### TASK PROMPT
Set down again each entry exactly as it reads, pictures excluded.

Collected data:
········

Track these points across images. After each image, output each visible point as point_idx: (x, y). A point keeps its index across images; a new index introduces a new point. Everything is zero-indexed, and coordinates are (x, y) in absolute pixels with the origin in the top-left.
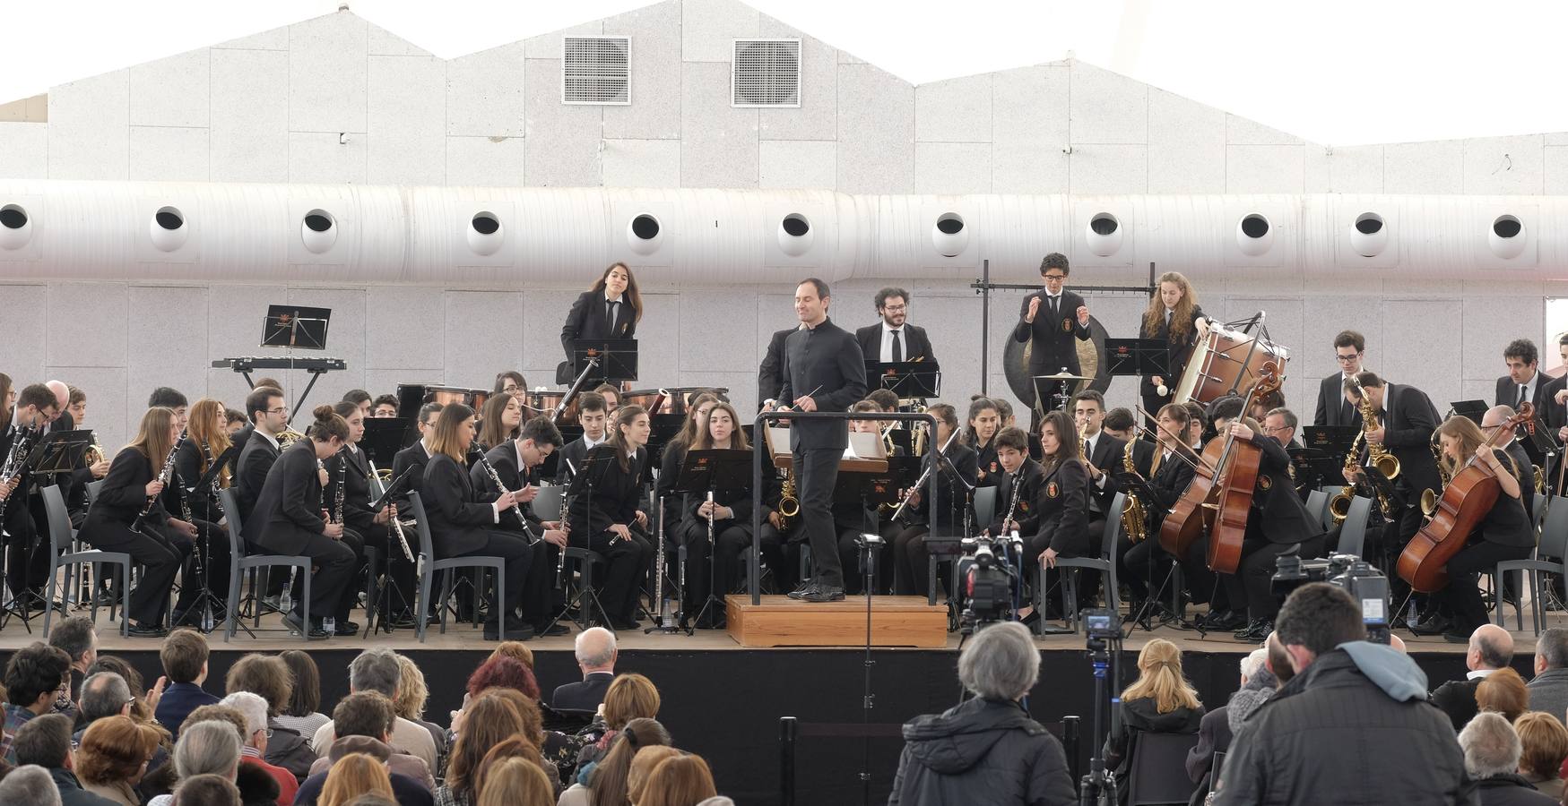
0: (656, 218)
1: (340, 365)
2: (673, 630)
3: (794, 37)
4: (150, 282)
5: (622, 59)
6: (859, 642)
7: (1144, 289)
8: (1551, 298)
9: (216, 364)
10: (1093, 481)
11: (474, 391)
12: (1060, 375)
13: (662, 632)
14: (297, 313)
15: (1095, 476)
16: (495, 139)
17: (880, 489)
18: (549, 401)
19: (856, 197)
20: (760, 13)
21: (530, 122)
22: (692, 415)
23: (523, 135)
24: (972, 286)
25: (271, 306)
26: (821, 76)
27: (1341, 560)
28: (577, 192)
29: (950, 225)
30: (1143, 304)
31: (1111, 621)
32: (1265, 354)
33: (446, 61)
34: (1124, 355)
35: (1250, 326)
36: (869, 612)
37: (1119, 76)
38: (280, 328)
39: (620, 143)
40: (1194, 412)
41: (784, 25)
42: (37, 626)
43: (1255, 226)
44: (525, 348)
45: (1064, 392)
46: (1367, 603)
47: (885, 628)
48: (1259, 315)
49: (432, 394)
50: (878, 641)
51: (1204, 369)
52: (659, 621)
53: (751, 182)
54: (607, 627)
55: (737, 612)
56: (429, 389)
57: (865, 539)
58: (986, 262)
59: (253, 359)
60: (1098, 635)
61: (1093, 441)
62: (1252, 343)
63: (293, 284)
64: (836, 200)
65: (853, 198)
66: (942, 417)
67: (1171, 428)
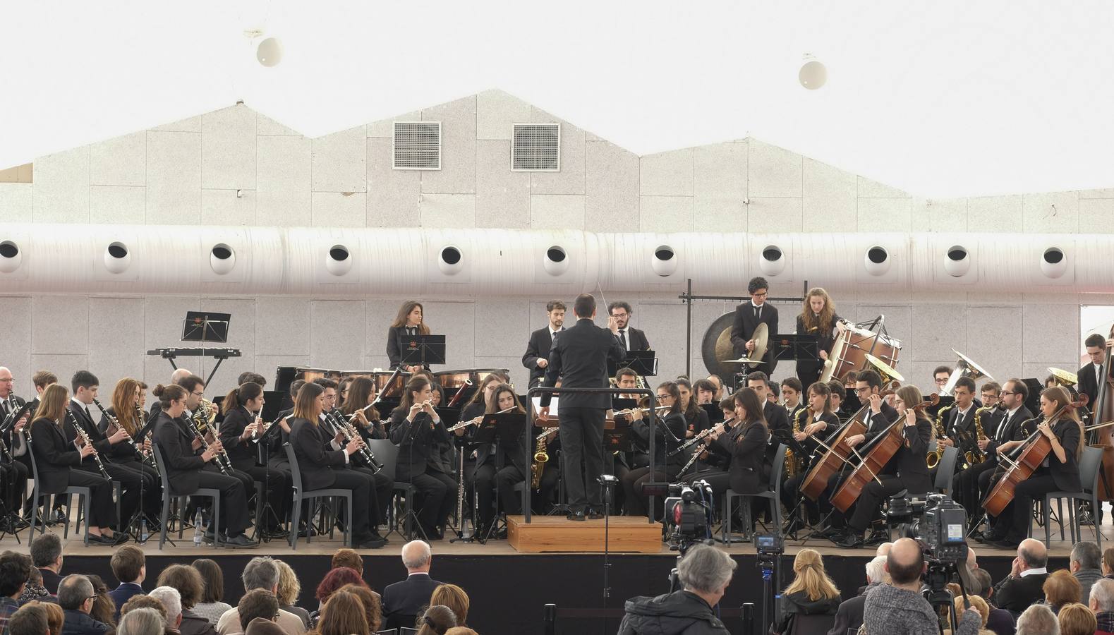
0: (459, 250)
1: (237, 353)
2: (470, 540)
3: (555, 122)
4: (105, 294)
5: (435, 138)
6: (599, 549)
8: (1084, 305)
9: (150, 353)
11: (331, 372)
12: (741, 360)
13: (461, 542)
14: (207, 317)
16: (346, 194)
17: (615, 441)
18: (384, 378)
19: (598, 234)
20: (532, 106)
21: (370, 182)
22: (482, 389)
23: (365, 191)
24: (680, 297)
25: (189, 313)
26: (574, 150)
27: (934, 498)
28: (403, 232)
29: (664, 254)
30: (800, 309)
31: (774, 540)
32: (884, 345)
33: (312, 140)
34: (786, 346)
35: (873, 325)
36: (607, 528)
37: (783, 150)
38: (194, 327)
39: (433, 197)
40: (834, 388)
41: (548, 114)
42: (24, 539)
43: (877, 255)
44: (367, 340)
45: (744, 372)
46: (951, 528)
47: (618, 539)
48: (880, 318)
49: (302, 373)
50: (614, 549)
51: (841, 356)
52: (460, 534)
53: (525, 224)
54: (424, 539)
55: (515, 528)
56: (299, 370)
57: (604, 478)
58: (689, 280)
59: (176, 349)
60: (766, 551)
62: (875, 337)
63: (204, 296)
64: (584, 236)
65: (596, 235)
66: (668, 392)
67: (817, 401)
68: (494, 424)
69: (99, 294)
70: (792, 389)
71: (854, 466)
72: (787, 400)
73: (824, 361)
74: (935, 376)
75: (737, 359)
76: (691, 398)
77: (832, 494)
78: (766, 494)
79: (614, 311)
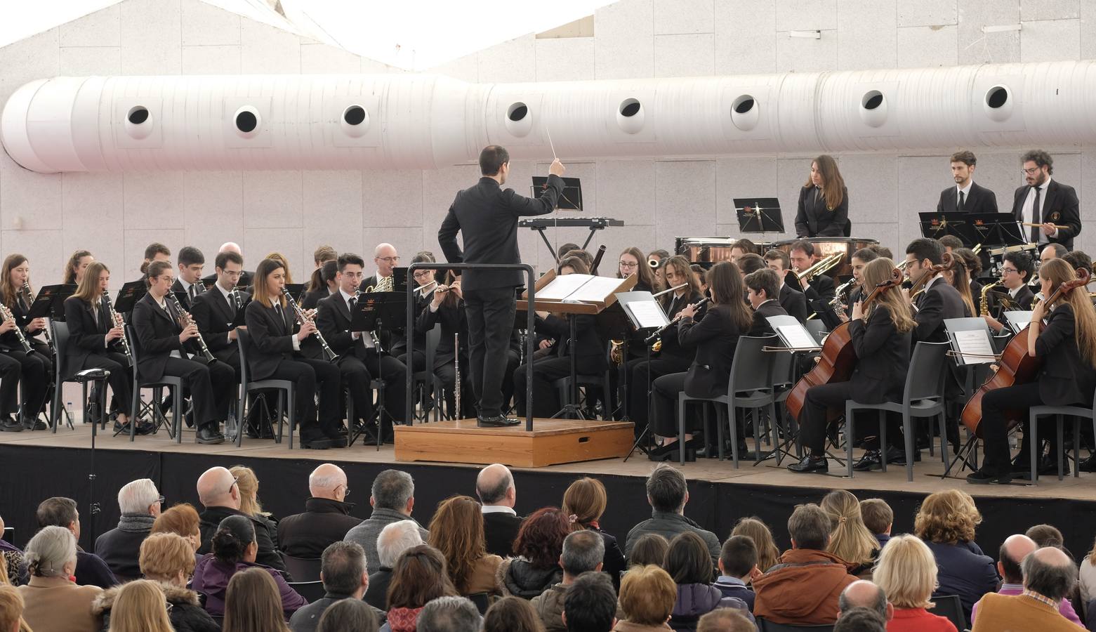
16: (934, 28)
21: (962, 11)
23: (956, 23)
39: (1033, 25)
63: (781, 155)
69: (667, 157)
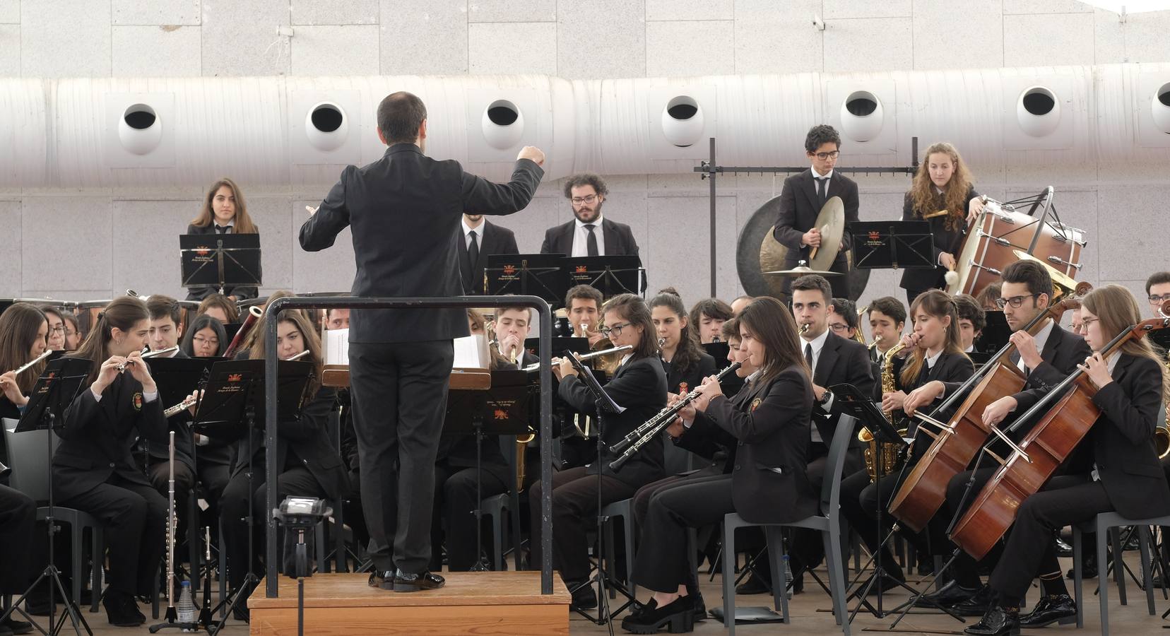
0: (343, 111)
7: (905, 170)
10: (818, 403)
12: (797, 270)
15: (820, 397)
16: (167, 28)
17: (501, 414)
19: (575, 81)
21: (207, 8)
23: (199, 23)
24: (698, 171)
28: (250, 82)
29: (683, 110)
30: (907, 184)
32: (1055, 238)
34: (876, 243)
35: (1035, 204)
39: (308, 29)
43: (1038, 102)
48: (1046, 192)
51: (977, 262)
52: (172, 614)
58: (713, 140)
61: (817, 345)
62: (1038, 223)
64: (551, 85)
65: (571, 83)
66: (624, 317)
67: (931, 329)
68: (236, 383)
70: (887, 318)
71: (999, 459)
72: (878, 338)
73: (946, 270)
74: (1148, 290)
75: (791, 269)
76: (684, 332)
77: (956, 516)
78: (813, 523)
79: (575, 191)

········

### ANSWER
Track these points across images. After each image, output each visible point as point_idx: (x, y). A point keeps its index across images; a new index introduces a new point. Everything is zero-indexed, and coordinates are (x, y) in absolute pixels with the origin in the top-left.
0: (656, 218)
1: (340, 365)
2: (673, 630)
3: (794, 37)
4: (150, 282)
5: (622, 59)
6: (859, 642)
7: (1144, 289)
8: (1551, 298)
9: (216, 364)
10: (1093, 481)
11: (474, 391)
12: (1060, 375)
13: (662, 632)
14: (297, 313)
15: (1095, 476)
16: (495, 139)
17: (880, 489)
18: (549, 401)
19: (856, 197)
20: (760, 13)
21: (530, 122)
22: (692, 415)
23: (523, 135)
24: (972, 286)
25: (271, 306)
26: (821, 76)
27: (1341, 560)
28: (577, 192)
29: (950, 225)
30: (1143, 304)
31: (1111, 621)
32: (1265, 354)
33: (446, 61)
34: (1124, 355)
35: (1250, 326)
36: (869, 612)
37: (1119, 76)
38: (280, 328)
39: (620, 143)
40: (1194, 412)
41: (784, 25)
42: (37, 626)
43: (1255, 226)
44: (525, 348)
45: (1064, 392)
46: (1367, 603)
47: (885, 628)
48: (1259, 315)
49: (432, 394)
50: (878, 641)
51: (1204, 369)
52: (659, 621)
53: (751, 182)
54: (607, 627)
55: (737, 612)
56: (429, 389)
57: (865, 539)
58: (986, 262)
59: (253, 359)
60: (1098, 635)
61: (1093, 441)
62: (1252, 343)
63: (293, 284)
64: (836, 200)
65: (853, 198)
66: (942, 417)
67: (1171, 428)
0: (459, 250)
1: (237, 353)
2: (470, 540)
3: (555, 122)
4: (105, 294)
5: (435, 138)
6: (599, 549)
8: (1084, 305)
9: (150, 353)
11: (331, 372)
12: (741, 360)
13: (461, 542)
14: (207, 317)
16: (346, 194)
17: (615, 441)
18: (384, 378)
19: (598, 234)
20: (532, 106)
21: (370, 182)
22: (482, 389)
23: (365, 191)
24: (680, 297)
25: (189, 313)
26: (574, 150)
27: (934, 498)
28: (403, 232)
29: (664, 254)
30: (800, 309)
31: (774, 540)
32: (884, 345)
33: (312, 140)
34: (786, 346)
35: (873, 325)
36: (607, 528)
37: (783, 150)
38: (194, 327)
39: (433, 197)
40: (834, 388)
41: (548, 114)
42: (24, 539)
43: (877, 255)
44: (367, 340)
45: (744, 372)
46: (951, 528)
47: (618, 539)
48: (880, 318)
49: (302, 373)
50: (614, 549)
51: (841, 356)
52: (460, 534)
53: (525, 224)
54: (424, 539)
55: (515, 528)
56: (299, 370)
57: (604, 478)
58: (689, 280)
59: (176, 349)
60: (766, 551)
62: (875, 337)
63: (204, 296)
64: (584, 236)
65: (596, 235)
66: (668, 392)
67: (817, 401)
68: (494, 424)
69: (99, 294)
70: (792, 389)
71: (854, 466)
72: (787, 400)
73: (824, 361)
74: (935, 376)
75: (737, 359)
76: (691, 398)
77: (832, 494)
78: (766, 494)
79: (614, 311)
16: (934, 28)
21: (962, 11)
23: (956, 23)
39: (1033, 25)
63: (781, 155)
69: (667, 157)
0: (343, 111)
7: (905, 170)
10: (818, 403)
12: (797, 270)
15: (820, 397)
16: (167, 28)
17: (501, 414)
19: (575, 81)
21: (207, 8)
23: (199, 23)
24: (698, 171)
28: (250, 82)
29: (683, 110)
30: (907, 184)
32: (1055, 238)
34: (876, 243)
35: (1035, 204)
39: (308, 29)
43: (1038, 102)
48: (1046, 192)
51: (977, 262)
52: (172, 614)
58: (713, 140)
61: (817, 345)
62: (1038, 223)
64: (551, 85)
65: (571, 83)
66: (624, 317)
67: (931, 329)
68: (236, 383)
70: (887, 318)
71: (999, 459)
72: (878, 338)
73: (946, 270)
74: (1148, 290)
75: (791, 269)
76: (684, 332)
77: (956, 516)
78: (813, 523)
79: (575, 191)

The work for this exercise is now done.